Kritik kommt auch aus Israel. Am Donnerstag prangerten mehr als 170 israelische Akademiker die Verhaftungen der Regierung in einem offenen Brief an, in dem sie schrieben, dass «solche drakonischen Massnahmen uns nicht schützen» und die «zynische Berufung auf den ‹Kampf gegen Antisemitismus›» als Grund für die Massnahmen der Administration anprangerten.

Kritik, aber auch Unterstützung
Doch nicht nur Hochschulangehörige wehren sich gegen die Kampagne der Trump-Regierung gegen die Hochschulbildung. Zehn grosse jüdische Organisationen, da-runter führende Vertreter der Reform-, der konservativen und der rekonstruktivistischen Bewegungen, haben am Dienstag eine gemeinsame Erklärung abgegeben, in der sie die «trügerische Wahl» zwischen jüdischer Sicherheit auf dem Campus und Demokratie zurückweisen. «Wir lehnen jede Politik oder Aktion ab, die Antisemitismus schürt oder ausnutzt und Gemeinschaften gegeneinander ausspielt; und wir verurteilen unmissverständlich die Ausnutzung der realen Sorgen unserer Gemeinschaft über Antisemitismus, um demokratische Normen und Rechte zu untergraben, einschliesslich der Rechtsstaatlichkeit, des Rechts auf ein ordentliches Verfahren und/oder der Rede- und der Pressefreiheit und des Rechtes auf friedlichen Protest», heisst es in der Erklärung.
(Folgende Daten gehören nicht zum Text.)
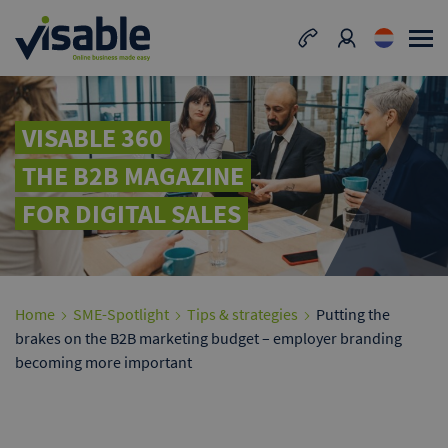
VISABLE 360
THE B2B MAGAZINE
FOR DIGITAL SALES
Home
SME-Spotlight
Tips & strategies
Putting the
brakes on the B2B marketing budget – employer branding
becoming more important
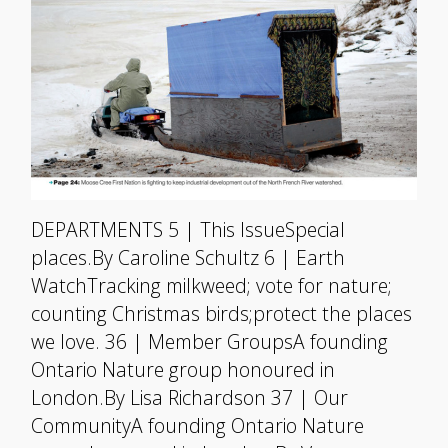
DEPARTMENTS 5 | This IssueSpecial
places.By Caroline Schultz 6 | Earth
WatchTracking milkweed; vote for nature;
counting Christmas birds;protect the places
we love. 36 | Member GroupsA founding
Ontario Nature group honoured in
London.By Lisa Richardson 37 | Our
CommunityA founding Ontario Nature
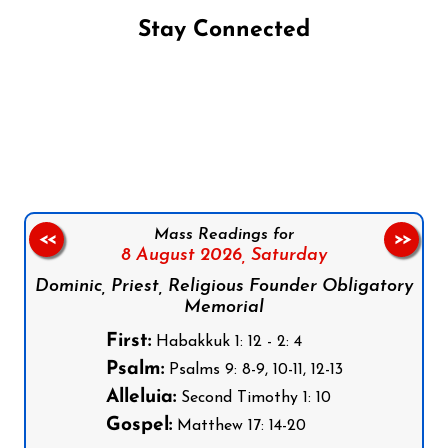
Stay Connected
Follow us on Facebook
Follow us on Instagram
Follow us on X
Subscribe to our YouTube Channel
Follow us on WhatsApp
Mass Readings for
<<
>>
8 August 2026,
Saturday
Dominic, Priest, Religious Founder Obligatory
Memorial
First:
Habakkuk 1: 12 - 2: 4
Psalm:
Psalms 9: 8-9, 10-11, 12-13
Alleluia:
Second Timothy 1: 10
Gospel:
Matthew 17: 14-20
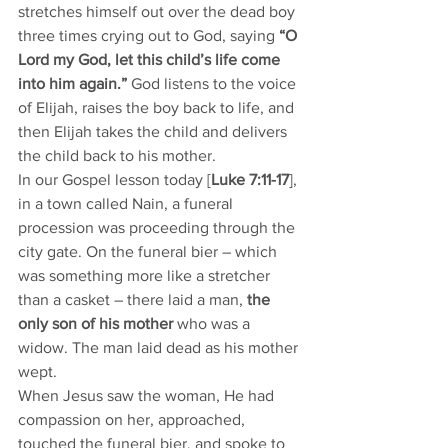
stretches himself out over the dead boy 
three times crying out to God, saying 
“O 
Lord my God, let this child’s life come 
into him again.” 
God listens to the voice 
of Elijah, raises the boy back to life, and 
then Elijah takes the child and delivers 
the child back to his mother. 
In our Gospel lesson today [
Luke 7:11-17
], 
in a town called Nain, a funeral 
procession was proceeding through the 
city gate. On the funeral bier – which 
was something more like a stretcher 
than a casket – there laid a man, 
the 
only son of his mother
 who was a 
widow. The man laid dead as his mother 
wept. 
When Jesus saw the woman, He had 
compassion on her, approached, 
touched the funeral bier, and spoke to 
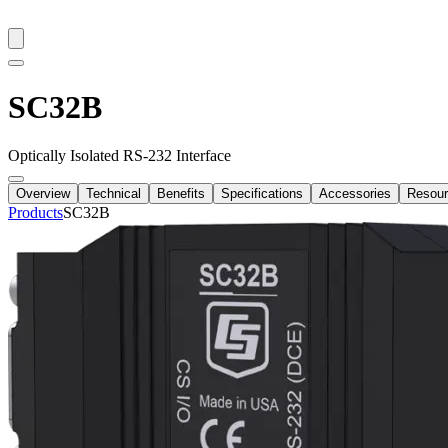
SC32B
Optically Isolated RS-232 Interface
Overview
Technical
Benefits
Specifications
Accessories
Resou
Products
SC32B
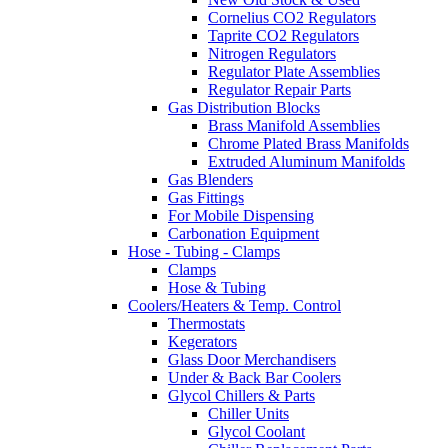
Cornelius CO2 Regulators
Taprite CO2 Regulators
Nitrogen Regulators
Regulator Plate Assemblies
Regulator Repair Parts
Gas Distribution Blocks
Brass Manifold Assemblies
Chrome Plated Brass Manifolds
Extruded Aluminum Manifolds
Gas Blenders
Gas Fittings
For Mobile Dispensing
Carbonation Equipment
Hose - Tubing - Clamps
Clamps
Hose & Tubing
Coolers/Heaters & Temp. Control
Thermostats
Kegerators
Glass Door Merchandisers
Under & Back Bar Coolers
Glycol Chillers & Parts
Chiller Units
Glycol Coolant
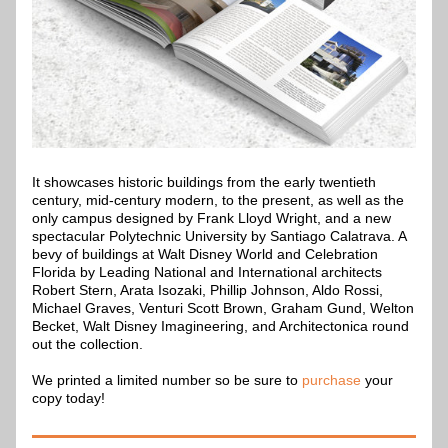
It showcases historic buildings from the early twentieth 
century, mid-century modern, to the present, as well as the 
only campus designed by Frank Lloyd Wright, and a new 
spectacular Polytechnic University by Santiago Calatrava. A 
bevy of buildings at Walt Disney World and Celebration 
Florida by Leading National and International architects 
Robert Stern, Arata Isozaki, Phillip Johnson, Aldo Rossi, 
Michael Graves, Venturi Scott Brown, Graham Gund, Welton 
Becket, Walt Disney Imagineering, and Architectonica round 
out the collection.
We printed a limited number so be sure to 
purchase 
your 
copy today!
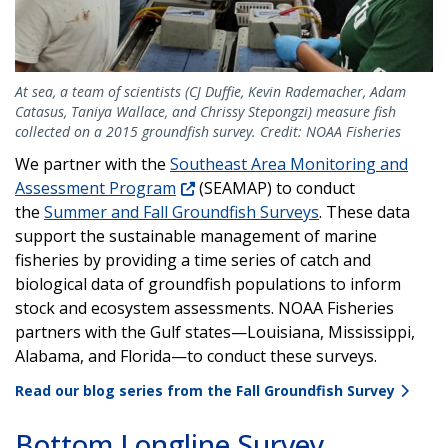
At sea, a team of scientists (CJ Duffie, Kevin Rademacher, Adam
Catasus, Taniya Wallace, and Chrissy Stepongzi) measure fish
collected on a 2015 groundfish survey. Credit: NOAA Fisheries
We partner with the
Southeast Area Monitoring and
Assessment Program
(SEAMAP) to conduct
the
Summer and Fall Groundfish Surveys
. These data
support the sustainable management of marine
fisheries by providing a time series of catch and
biological data of groundfish populations to inform
stock and ecosystem assessments. NOAA Fisheries
partners with the Gulf states—Louisiana, Mississippi,
Alabama, and Florida—to conduct these surveys.
Read our blog series from the Fall Groundfish Survey
Bottom Longline Survey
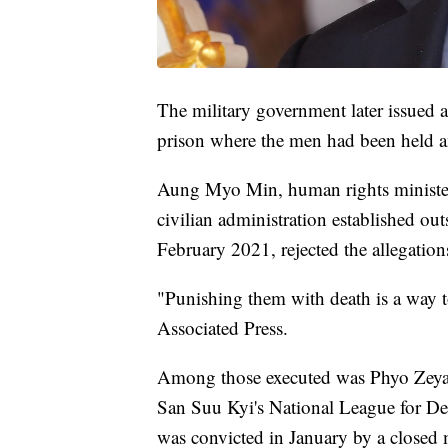
The military government later issued a
prison where the men had been held a
Aung Myo Min, human rights minister
civilian administration established ou
February 2021, rejected the allegation
"Punishing them with death is a way to
Associated Press.
Among those executed was Phyo Zeya
San Suu Kyi's National League for 
was convicted in January by a closed m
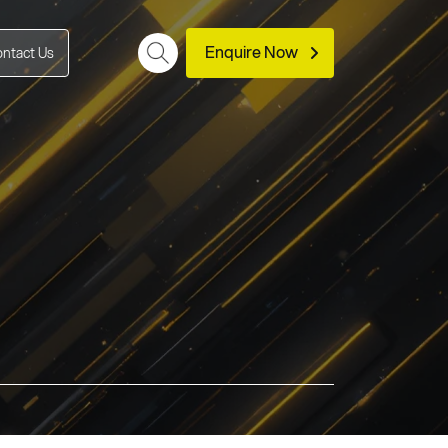
Enquire Now
ntact Us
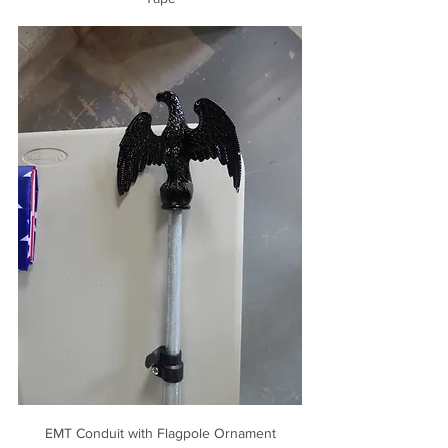
EMT Conduit with Flagpole Ornament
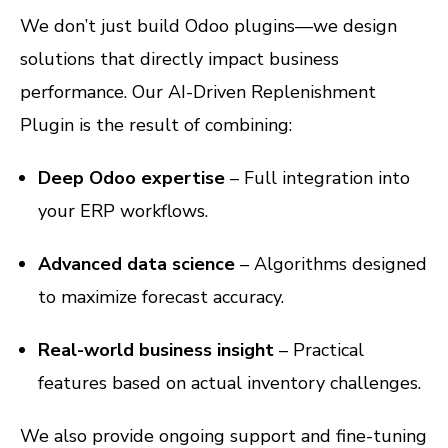
We don’t just build Odoo plugins—we design
solutions that directly impact business
performance. Our AI-Driven Replenishment
Plugin is the result of combining:
Deep Odoo expertise
– Full integration into
your ERP workflows.
Advanced data science
– Algorithms designed
to maximize forecast accuracy.
Real-world business insight
– Practical
features based on actual inventory challenges.
We also provide ongoing support and fine-tuning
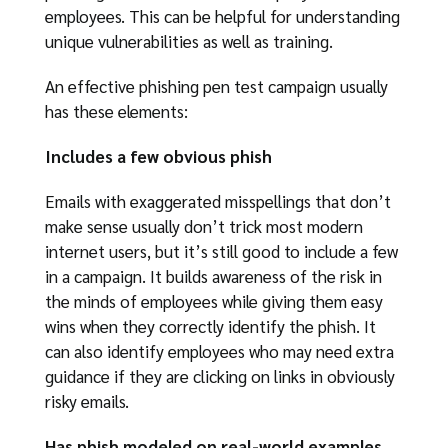
employees. This can be helpful for understanding
unique vulnerabilities as well as training.
An effective phishing pen test campaign usually
has these elements:
Includes a few obvious phish
Emails with exaggerated misspellings that don’t
make sense usually don’t trick most modern
internet users, but it’s still good to include a few
in a campaign. It builds awareness of the risk in
the minds of employees while giving them easy
wins when they correctly identify the phish. It
can also identify employees who may need extra
guidance if they are clicking on links in obviously
risky emails.
Has phish modeled on real-world examples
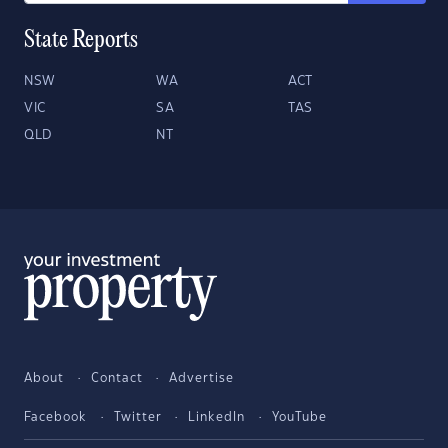
State Reports
NSW
WA
ACT
VIC
SA
TAS
QLD
NT
About
Contact
Advertise
Facebook
Twitter
LinkedIn
YouTube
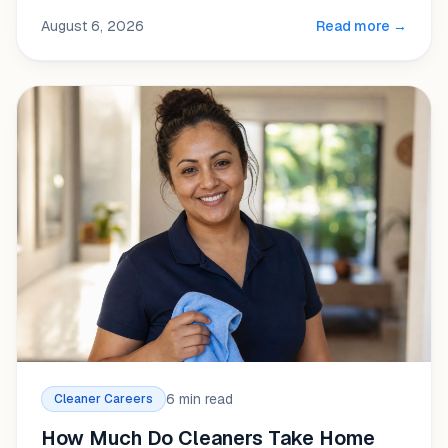
August 6, 2026
Read more →
6 min read
Cleaner Careers
How Much Do Cleaners Take Home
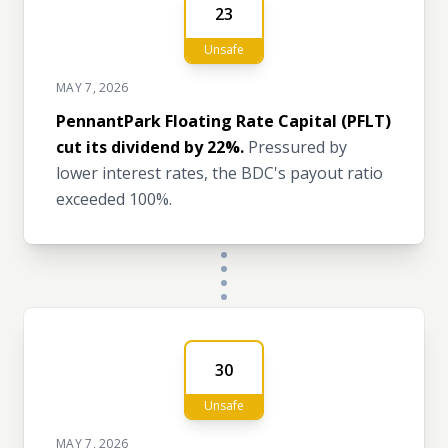
23
Unsafe
MAY 7, 2026
PennantPark Floating Rate Capital (PFLT)
cut its dividend by 22%.
Pressured by
lower interest rates, the BDC's payout ratio
exceeded 100%.
30
Unsafe
MAY 7, 2026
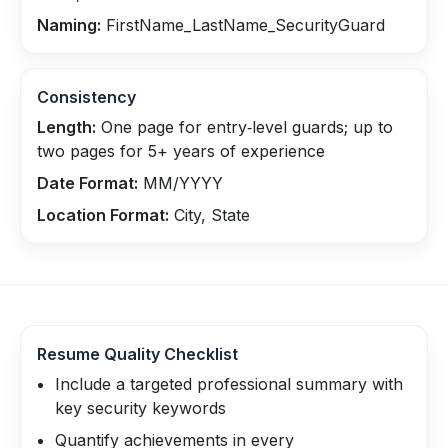
Naming:
FirstName_LastName_SecurityGuard
Consistency
Length:
One page for entry‑level guards; up to
two pages for 5+ years of experience
Date Format:
MM/YYYY
Location Format:
City, State
Resume Quality Checklist
Include a targeted professional summary with
key security keywords
Quantify achievements in every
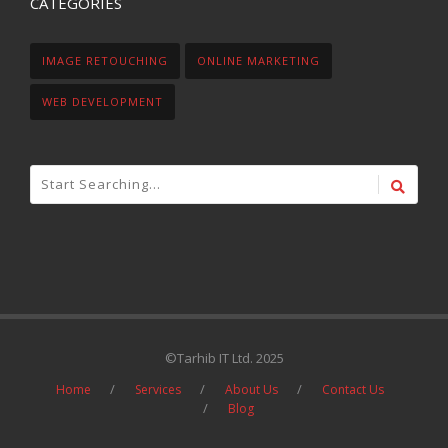
CATEGORIES
IMAGE RETOUCHING
ONLINE MARKETING
WEB DEVELOPMENT
©Tarhib IT Ltd. 2025
Home
Services
About Us
Contact Us
Blog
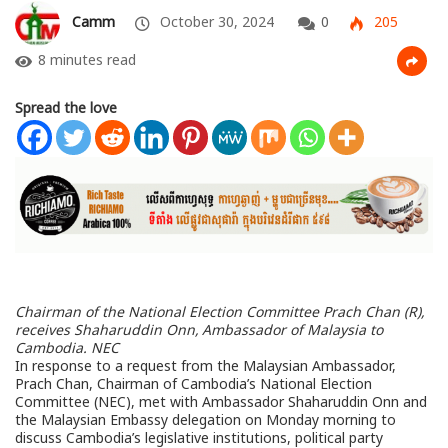
Camm
October 30, 2024
0
205
8 minutes read
Spread the love
Chairman of the National Election Committee Prach Chan (R),
receives Shaharuddin Onn, Ambassador of Malaysia to
Cambodia. NEC
In response to a request from the Malaysian Ambassador,
Prach Chan, Chairman of Cambodia’s National Election
Committee (NEC), met with Ambassador Shaharuddin Onn and
the Malaysian Embassy delegation on Monday morning to
discuss Cambodia’s legislative institutions, political party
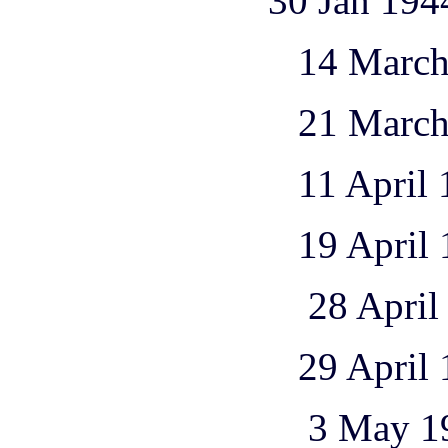
30 Jan 1944 1 Ju 
14 March 1944 
21 March 1944 
11 April 1944 
19 April 1944 
28 April 1944 
29 April 1944 
3 May 1944 1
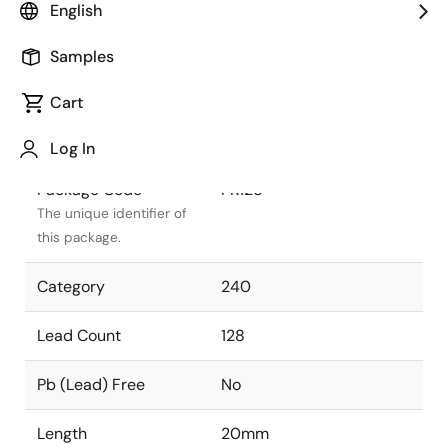
English
Package Status
Active
Samples
Package Type
TQFP
Cart
Class
PLASTIC
Log In
Package Code
PK128
The unique identifier of
this package.
Category
240
Lead Count
128
Pb (Lead) Free
No
Length
20mm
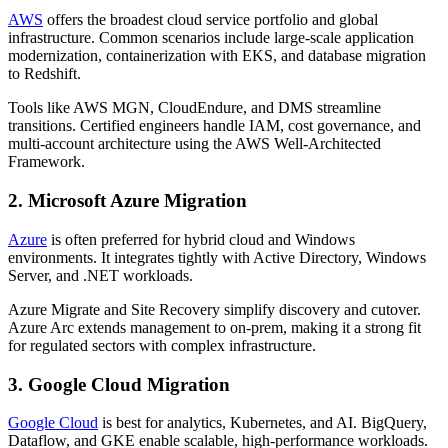
AWS
offers the broadest cloud service portfolio and global
infrastructure. Common scenarios include large-scale application
modernization, containerization with EKS, and database migration
to Redshift.
Tools like AWS MGN, CloudEndure, and DMS streamline
transitions. Certified engineers handle IAM, cost governance, and
multi-account architecture using the AWS Well-Architected
Framework.
2. Microsoft Azure Migration
Azure
is often preferred for hybrid cloud and Windows
environments. It integrates tightly with Active Directory, Windows
Server, and .NET workloads.
Azure Migrate and Site Recovery simplify discovery and cutover.
Azure Arc extends management to on-prem, making it a strong fit
for regulated sectors with complex infrastructure.
3. Google Cloud Migration
Google Cloud
is best for analytics, Kubernetes, and AI. BigQuery,
Dataflow, and GKE enable scalable, high-performance workloads.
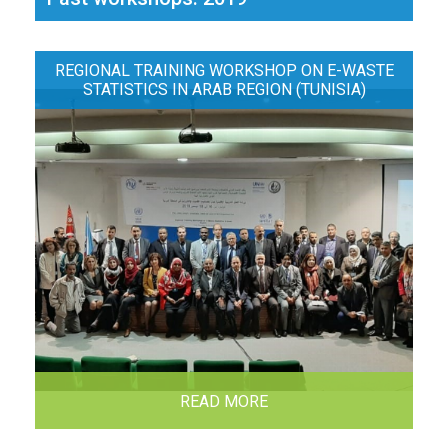
REGIONAL TRAINING WORKSHOP ON E-WASTE
STATISTICS IN ARAB REGION (TUNISIA)
READ MORE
Doch es gibt auch jüdische Unterstützer der Massnahmen, insbesondere wenn es darum geht, die Visa von Studenten zu streichen, die sich gegen Israel engagieren. Mehrere Aktivistengruppen haben es sich zur Aufgabe gemacht, Studenten zu identifizieren und dem Weissen Haus über sie zu berichten. Der finanzielle Druck auf die Universitäten findet ebenfalls jüdische Befürwortung.

Äusserungen von ADL
Es mehren sich jedoch die Anzeichen, dass die Mittelkürzungen – bisher stehen Milliarden von Dollar auf dem Spiel – selbst die Interessen der ehrgeizigsten Kritiker des Antisemitismus an den Hochschulen übertroffen haben könnten. Am Freitagmorgen verschärfte der Geschäftsführer der Anti-Defamation League, Jonathan Greenblatt, seine Kritik an der Hochschulpolitik der Trump-Regierung. Laut ihm hätten Harvard und andere Schulen echte He-rausforderungen in Bezug auf Antisemitismus zu bewältigen und würden sich eher durch Unterstützung als durch harte Strafen verbessern. Wenn, sollten Strafen nur in seltenen Fällen verhängt und sehr gezielt eingesetzt werden.

«Im Kampf gegen Antisemitismus muss es um Antisemitismus gehen – nicht mehr und nicht weniger», so Greenblatt in einer Erklärung. «Die Lösung der sehr realen Krise des Antisemitismus sollte nicht den gesamten Betrieb unseres Hochschulsystems gefährden», fügte er hinzu. «Wir sollten in der Lage sein, Institutionen für den Schutz jüdischer Studenten, Dozenten und Mitarbeiter zur Rechenschaft zu ziehen und gleichzeitig das Bekenntnis zur akademischen Freiheit und unabhängigen Forschung aufrechtzuerhalten. Nicht mehr und nicht weniger.»